Red meats and processed meats like bacon, salami and sausage are strongly associated with bowel cancer, according to the most authoritative study ever on the issue.
The report by the World Cancer Research Fund/American Institute for Cancer Research’s Continuous Update Project examined an extra 10 studies to the 14 already reviewed as part of a literature review released in 2007.
The review panel concluded there was a strong link between red meat consumption and bowel cancer, advising that people eat no more than 500g of cooked red meat per week – around five or six medium serves of roast beef, lamb or pork. Eating an extra 100g per day of red meat increases bowel cancer risk by 17%, the panel found.
Processed meats like ham, smoked meats, hot dogs and other popular deli choices should be avoided altogether, they found. Eating an extra 100g per day of processed meat increases bowel cancer risk by 36%, boosting the average person’s risk of bowel cancer from five in 100 to seven in 100.
Being overweight and carrying excess abdominal fat also increases the risk of bowel cancer, while boosting fibre and garlic intake and exercise can reduce the risk, they found.

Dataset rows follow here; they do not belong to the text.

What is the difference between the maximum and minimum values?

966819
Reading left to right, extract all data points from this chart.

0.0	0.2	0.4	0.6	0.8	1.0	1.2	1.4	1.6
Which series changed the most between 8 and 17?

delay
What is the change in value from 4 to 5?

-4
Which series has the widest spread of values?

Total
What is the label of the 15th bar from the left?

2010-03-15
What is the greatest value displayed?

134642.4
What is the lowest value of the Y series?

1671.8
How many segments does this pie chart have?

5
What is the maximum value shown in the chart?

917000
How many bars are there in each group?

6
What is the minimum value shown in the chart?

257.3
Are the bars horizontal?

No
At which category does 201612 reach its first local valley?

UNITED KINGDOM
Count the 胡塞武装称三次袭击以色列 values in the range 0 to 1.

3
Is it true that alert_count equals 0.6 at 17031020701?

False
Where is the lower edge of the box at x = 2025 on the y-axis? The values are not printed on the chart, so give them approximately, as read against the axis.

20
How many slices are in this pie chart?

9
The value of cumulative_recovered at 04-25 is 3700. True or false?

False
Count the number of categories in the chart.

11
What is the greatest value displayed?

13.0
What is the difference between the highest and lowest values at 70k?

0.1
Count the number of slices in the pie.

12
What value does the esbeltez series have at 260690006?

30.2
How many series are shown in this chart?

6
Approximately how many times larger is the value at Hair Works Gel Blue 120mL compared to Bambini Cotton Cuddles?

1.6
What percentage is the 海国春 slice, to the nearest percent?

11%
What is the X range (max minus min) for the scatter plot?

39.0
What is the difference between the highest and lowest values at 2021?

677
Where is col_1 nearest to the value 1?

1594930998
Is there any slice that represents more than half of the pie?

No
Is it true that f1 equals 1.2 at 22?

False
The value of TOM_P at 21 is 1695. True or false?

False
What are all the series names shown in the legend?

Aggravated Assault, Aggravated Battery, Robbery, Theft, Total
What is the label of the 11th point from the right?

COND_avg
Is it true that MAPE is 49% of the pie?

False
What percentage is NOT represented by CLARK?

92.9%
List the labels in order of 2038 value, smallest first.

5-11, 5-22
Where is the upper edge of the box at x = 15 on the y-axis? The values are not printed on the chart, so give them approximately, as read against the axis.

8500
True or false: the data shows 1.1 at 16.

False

Ian Olver, CEO of the Australian Cancer Council and a clinical professor at the University of Sydney, said all the evidence pointed to the same conclusion.
“When everything lines up in the same direction, you can be more definitive in your advice. They have strengthened the reason for their recommendations that we should cut down our intake of red meat as part of a balanced diet,” he said, adding that barbecuing meat was particularly bad because it increases the amount of carcinogens ingested compared to slow-cooked meat.
The fattiness of deli meats and marbled meats appear to be the prime reason for the increase in bowel cancer risk, he said.
“But as for cutting it out altogether, it is difficult to take that step completely,” he said. “People tend to react adversely to people wanting to ban things. People should have to strike that balance for themselves.”